Introduction:
Incorporating the use of artificial intelligence (AI) in clinical decision support systems has been shown to improve the diagnostic accuracy and efficiency of workflow. However, AI hallucinations, which are defined as the production of factual or verifiably false outputs, and long-term bias, which compromises fairness between demographic groups, are also highly significant barriers to safe clinical use. The current study explores systematic measures to reduce AI hallucinations and bias and increase justice in clinical AI implementation.
Methods:
A mixed-methods experimental design was employed using a benchmark dataset of 2,000 de-identified electronic health records stratified by gender, age, and socioeconomic status. Model-level interventions included (i) retrieval-augmented generation (RAG) using curated clinical knowledge bases; (ii) uncertainty calibration via probabilistic confidence scoring; and (iii) reinforcement learning with clinician feedback (RLHF). Data-level interventions comprised dataset diversification, subgroup-wise bias auditing, and stratified resampling to correct demographic imbalance.

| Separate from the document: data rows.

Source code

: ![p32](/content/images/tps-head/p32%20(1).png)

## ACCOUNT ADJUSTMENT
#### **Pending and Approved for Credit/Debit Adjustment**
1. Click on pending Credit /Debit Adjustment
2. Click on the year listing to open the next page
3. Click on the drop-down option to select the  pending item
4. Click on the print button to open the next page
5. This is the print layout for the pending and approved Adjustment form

Governance-level measures included post hoc explainability using SHAP-based feature attribution and structured human-in-the-loop (HITL) validation by board-certified clinicians. Quantitative evaluation involved hallucination rate measurement, predictive parity and demographic disparity analysis, and clinical concordance scoring against expert-validated ground truth. Statistical significance was assessed using paired t-tests and chi-square tests, with p < 0.05 considered significant.
Results:
RAG use in combination with clinician-directed feedback decreased the occurrence of hallucinations by 41.7 % compared to baseline models (p<0.001). The predictive parity of bias mitigation methods improved in demographic subgroups, reducing outcome disparity by 18.3 to 6.9 % (p= 0.004). Explainable AI increased clinician trust scores by 32 %, and human-in-the-loop validation increased clinical concordance by 76.4 % to 89.2 %.
Conclusion:
These results support the idea that the implementation of a multilayered approach, combining both technical protective measures, a variety of data management, and patient supervision, significantly decreases AI hallucinations and enhances the level of fairness in clinical practice. These strategies are necessary in ensuring ethical, reliable, and equitable application of AI in healthcare settings.